A reader sent along this Bloomberg Story:
Greenwich Stilt Houses Foreshadow Impact of New FEMA Maps
In the coastal areas of Greenwich, Connecticut, the latest housing craze requires hydraulic jacks, pylons and stilts. One home towers over its neighbors like a cruise ship. Others look like expensive tree houses.
“People are stopping in to ask us about it,” said Patrick Grasso, 59, a resident of the hedge fund enclave who jacked up his 1920s waterfront house about 3 feet (1 meter). “People want to know how long did it take and how much did it cost.”
Ten months after Hurricane Sandy, Greenwich is among the first U.S. municipalities to adopt revised flood maps from theFederal Emergency Management Agency that predict fiercer waves and higher storm surges. In doing so, the town has fallen in line with a federal initiative meant to thin the density of low-lying coastal populations, prepare for more damaging weather and reduce rebuilding costs borne by taxpayers.
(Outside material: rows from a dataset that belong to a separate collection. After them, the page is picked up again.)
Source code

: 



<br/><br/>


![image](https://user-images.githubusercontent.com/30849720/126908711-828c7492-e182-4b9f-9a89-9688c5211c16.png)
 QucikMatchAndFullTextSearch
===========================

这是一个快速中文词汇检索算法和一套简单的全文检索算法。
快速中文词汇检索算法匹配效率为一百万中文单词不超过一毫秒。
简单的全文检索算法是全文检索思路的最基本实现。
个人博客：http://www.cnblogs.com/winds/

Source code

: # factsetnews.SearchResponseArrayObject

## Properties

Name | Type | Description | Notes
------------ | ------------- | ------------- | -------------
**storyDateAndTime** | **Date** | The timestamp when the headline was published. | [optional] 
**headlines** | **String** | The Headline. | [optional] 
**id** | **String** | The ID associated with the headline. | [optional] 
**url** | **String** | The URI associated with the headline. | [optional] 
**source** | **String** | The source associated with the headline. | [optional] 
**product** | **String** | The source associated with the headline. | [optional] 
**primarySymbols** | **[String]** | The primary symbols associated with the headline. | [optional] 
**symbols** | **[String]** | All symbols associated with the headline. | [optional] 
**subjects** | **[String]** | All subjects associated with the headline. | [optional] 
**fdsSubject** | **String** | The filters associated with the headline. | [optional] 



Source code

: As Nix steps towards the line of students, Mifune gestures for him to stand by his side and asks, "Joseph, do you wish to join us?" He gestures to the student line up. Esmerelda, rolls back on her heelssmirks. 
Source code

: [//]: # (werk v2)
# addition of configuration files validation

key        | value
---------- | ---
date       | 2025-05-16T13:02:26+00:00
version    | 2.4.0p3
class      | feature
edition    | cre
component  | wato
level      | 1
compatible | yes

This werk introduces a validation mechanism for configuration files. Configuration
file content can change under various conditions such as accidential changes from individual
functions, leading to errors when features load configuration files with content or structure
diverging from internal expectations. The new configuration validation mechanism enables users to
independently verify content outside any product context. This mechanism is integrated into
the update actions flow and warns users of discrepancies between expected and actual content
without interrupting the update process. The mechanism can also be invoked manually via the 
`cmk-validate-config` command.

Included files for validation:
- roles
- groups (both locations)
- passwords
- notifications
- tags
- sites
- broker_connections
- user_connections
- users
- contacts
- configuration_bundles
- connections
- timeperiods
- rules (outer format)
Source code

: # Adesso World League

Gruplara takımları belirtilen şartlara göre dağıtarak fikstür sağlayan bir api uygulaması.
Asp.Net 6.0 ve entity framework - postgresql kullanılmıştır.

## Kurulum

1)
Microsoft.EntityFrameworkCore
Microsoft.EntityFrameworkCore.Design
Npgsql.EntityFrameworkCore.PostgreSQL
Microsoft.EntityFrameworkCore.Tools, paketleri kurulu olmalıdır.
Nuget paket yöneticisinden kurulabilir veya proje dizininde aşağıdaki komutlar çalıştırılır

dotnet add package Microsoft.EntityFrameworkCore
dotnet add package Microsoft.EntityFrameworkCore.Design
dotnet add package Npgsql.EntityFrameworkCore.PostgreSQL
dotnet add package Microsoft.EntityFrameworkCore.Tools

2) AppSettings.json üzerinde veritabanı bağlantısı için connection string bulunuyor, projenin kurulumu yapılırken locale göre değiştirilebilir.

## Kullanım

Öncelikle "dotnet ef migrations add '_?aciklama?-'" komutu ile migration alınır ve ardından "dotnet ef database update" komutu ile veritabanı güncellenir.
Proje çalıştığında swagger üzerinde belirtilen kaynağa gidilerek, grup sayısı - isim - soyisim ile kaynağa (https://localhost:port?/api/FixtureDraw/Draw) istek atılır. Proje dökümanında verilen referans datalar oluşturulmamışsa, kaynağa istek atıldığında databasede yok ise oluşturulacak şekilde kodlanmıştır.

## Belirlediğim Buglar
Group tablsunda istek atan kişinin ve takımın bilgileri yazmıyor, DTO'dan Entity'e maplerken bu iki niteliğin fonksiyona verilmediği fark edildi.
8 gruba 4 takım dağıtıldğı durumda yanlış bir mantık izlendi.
The maps add as much as 5 feet to previous predictions of how high the waters of Long Island Sound would rise during a 100-year storm like Sandy. Starting next year, homes in surge areas across the country won’t qualify for flood-insurance rates based on the old maps. That means some homeowners will face a choice between paying as much as $150,000 to raise their houses or accepting premium increases as high as $20,000 a year.